Une vague de fourrure sombre aux multiples yeux brillants bondit à travers les sapins en retournant la poudreuse sur son passage, raz-de-marée aboyant et grognant. Ce tsunami noir ne provenait pas du lac, mais s'en approchait au contraire, faisant fuir les renards et les perdrix sur son passage. 

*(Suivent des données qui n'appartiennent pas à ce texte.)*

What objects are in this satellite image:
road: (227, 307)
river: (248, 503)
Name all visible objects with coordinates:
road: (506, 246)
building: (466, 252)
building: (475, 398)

Derrière cette marée noire et écumante filait un traîneau de bois brun, vraisemblablement tiré par les chiens sombres qui composaient cette gigantesque vague de fourrure. Un jeune homme pâle se tenait debout à l'arrière, jetant parfois un ordre d'une voix claire pour faire accélérer un chien à la traîne. Un fouet brillait d'une lueur argentée à sa ceinture, mais pas une fois il n'avança la main vers le long serpent de cuir luisant. Il était vêtu de blanc de la tête aux pieds : les seules touches foncées dans cette tache claire étaient son regard sombre et la cicatrice noire qui s'étendait sur son visage blafard, débutant en dessous de la joue droite qu'elle coupait en deux pour zigzaguer entre les deux yeux ébène, puis passer au dessus du sourcil gauche avant d'aller se perdre entre des mèches couleur de neige. 

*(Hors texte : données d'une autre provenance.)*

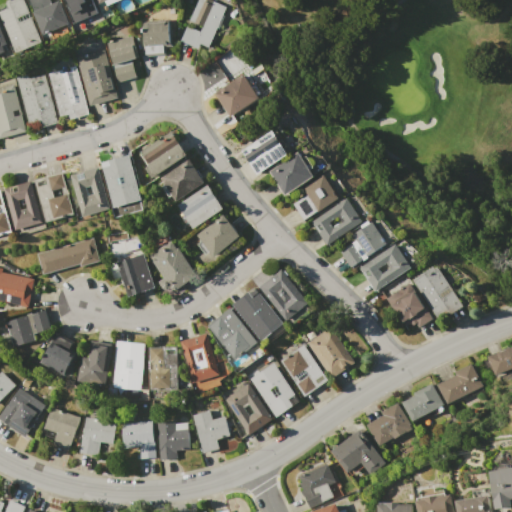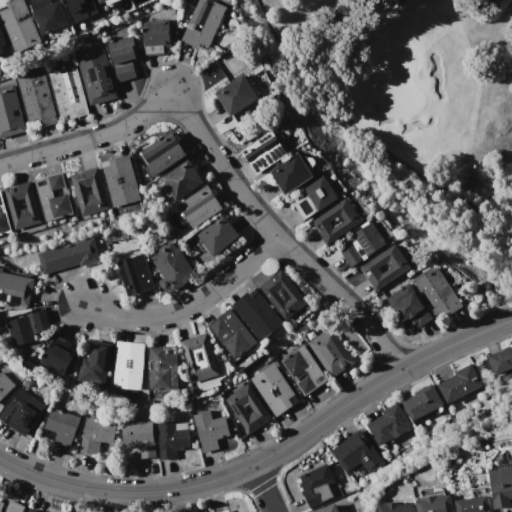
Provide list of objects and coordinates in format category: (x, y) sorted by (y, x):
building: (98, 0)
building: (107, 1)
building: (80, 8)
building: (81, 10)
building: (48, 14)
building: (49, 14)
building: (202, 22)
building: (203, 22)
building: (18, 25)
building: (20, 26)
building: (155, 36)
building: (155, 36)
building: (2, 43)
building: (4, 45)
building: (122, 56)
building: (124, 58)
building: (95, 77)
building: (97, 77)
building: (66, 92)
building: (67, 93)
building: (235, 94)
building: (236, 95)
building: (35, 100)
building: (35, 100)
park: (416, 104)
building: (9, 112)
building: (9, 112)
building: (263, 151)
building: (161, 153)
building: (264, 153)
building: (162, 154)
road: (218, 161)
building: (290, 173)
building: (291, 173)
building: (180, 179)
building: (181, 179)
building: (120, 180)
building: (121, 185)
building: (89, 191)
building: (90, 191)
building: (53, 195)
building: (54, 196)
building: (315, 196)
building: (315, 197)
building: (22, 204)
building: (23, 205)
building: (198, 205)
building: (198, 206)
building: (3, 216)
building: (4, 217)
building: (336, 220)
building: (337, 221)
building: (217, 236)
building: (362, 243)
building: (363, 244)
building: (66, 255)
building: (68, 256)
building: (169, 265)
building: (171, 266)
building: (384, 266)
building: (386, 267)
building: (134, 274)
building: (135, 275)
building: (14, 288)
building: (15, 288)
building: (435, 291)
building: (436, 292)
building: (282, 293)
building: (282, 294)
building: (407, 306)
building: (408, 306)
road: (189, 307)
building: (255, 312)
building: (257, 313)
building: (25, 326)
building: (26, 327)
building: (231, 332)
building: (232, 334)
building: (329, 351)
building: (329, 352)
building: (57, 353)
building: (59, 354)
building: (198, 356)
building: (198, 357)
building: (501, 359)
building: (93, 363)
building: (94, 364)
building: (126, 364)
building: (502, 364)
building: (128, 365)
building: (302, 369)
building: (303, 370)
building: (162, 372)
building: (459, 383)
building: (4, 384)
building: (5, 384)
building: (458, 384)
building: (273, 389)
building: (273, 389)
building: (422, 401)
building: (421, 402)
building: (247, 408)
building: (248, 408)
building: (20, 411)
building: (21, 411)
building: (387, 424)
building: (389, 424)
building: (60, 426)
building: (61, 426)
building: (208, 429)
building: (209, 430)
building: (95, 433)
building: (96, 434)
building: (138, 436)
building: (137, 437)
building: (171, 438)
building: (171, 438)
building: (356, 453)
building: (358, 454)
road: (268, 456)
building: (315, 484)
building: (317, 484)
building: (501, 486)
building: (502, 487)
road: (263, 488)
building: (434, 503)
building: (435, 504)
building: (473, 504)
building: (474, 504)
building: (9, 506)
building: (12, 507)
building: (393, 507)
building: (394, 507)
building: (327, 508)
building: (329, 509)
building: (29, 510)
building: (31, 511)
building: (222, 511)
building: (224, 511)
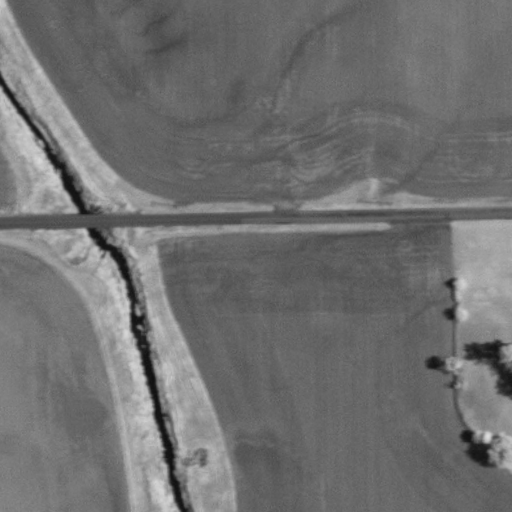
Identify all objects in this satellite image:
road: (307, 213)
road: (83, 217)
road: (32, 218)
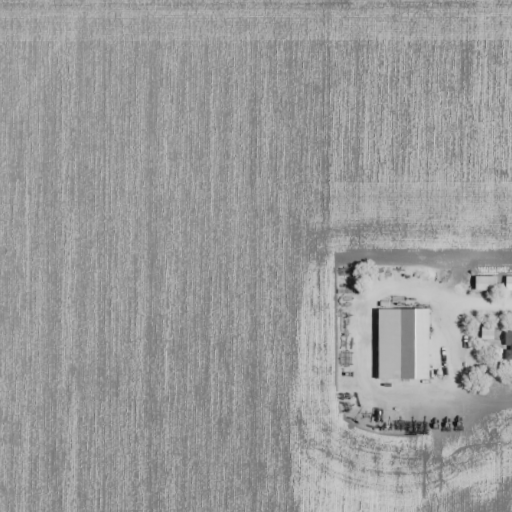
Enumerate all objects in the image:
building: (509, 283)
building: (487, 284)
building: (404, 345)
building: (509, 346)
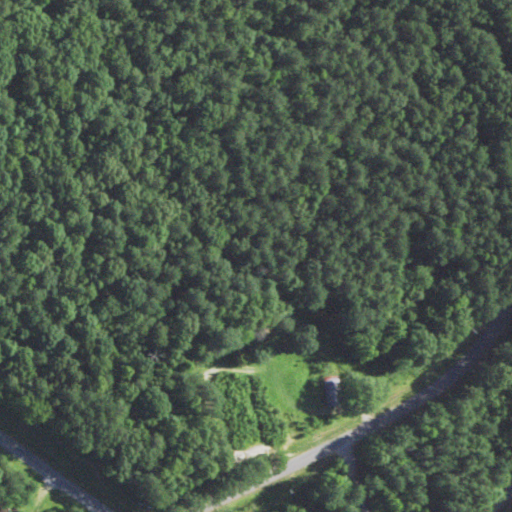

L'attelage poursuivit sa course jusqu'au bord du lac, où il s'arrêta à côté d'un modeste chalet de bois sombre. Le jeune homme descendit, détacha les chiens et prit délicatement dans ses bras le long paquet qui reposait sur le traîneau. Il le porta dans une chambre de la maison, l'allongea sur le lit, sous une fenêtre qui laissait passer quelques minces rayons de lune, et commença à défaire la soie qui l'enveloppait.

Lorsqu'il s'écarta de quelques pas, on pouvait voir, sur le lit, un jeune homme à la peau sombre, reposant sur la soie blanche comme sur un linceul. Il semblait presque dormir sous la lueur de la lune, mais sous ses paupières baissées, ses yeux couleur d'or étaient vides de l'étincelle qui les animait d'ordinaire. Sa peau presque noire ne dégageait plus aucune chaleur, et aucun souffle ne sortait de ses lèvres entrouvertes, que la mort avait teintées d'une étrange couleur bleu-gris. Même ses cheveux noirs et crépus semblaient moins rebelles et emmêlés que d'habitude. 

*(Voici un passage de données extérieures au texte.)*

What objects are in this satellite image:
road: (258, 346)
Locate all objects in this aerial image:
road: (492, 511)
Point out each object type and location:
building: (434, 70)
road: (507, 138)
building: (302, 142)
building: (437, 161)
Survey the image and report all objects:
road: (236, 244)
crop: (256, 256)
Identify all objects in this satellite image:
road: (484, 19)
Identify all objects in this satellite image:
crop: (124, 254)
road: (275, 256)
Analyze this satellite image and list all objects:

Des larmes perlèrent au coin des yeux sombres de l'autre jeune homme, qui se tenait à côté du lit, contemplant le corps avec un mélange de désespoir et de rage. Il les essuya d'un geste brusque. Non, il n'allait pas faire son deuil. Quelle expression étrange... Faire son deuil. Comme si c'était une tâche insipide dont il fallait se débarrasser le plus vite possible, pour pouvoir cocher la case correspondante, à côté de "faire le ménage" et "faire à manger". 

Peu importait. Il n'allait pas "faire son deuil", comme on disait. Il n'allait pas oublier, pas se consoler, pas "passer à autre chose". 

Il allait  trouver un moyen d'arranger les choses.

Et ils seraient de nouveau ensemble. 

Julian et Eden.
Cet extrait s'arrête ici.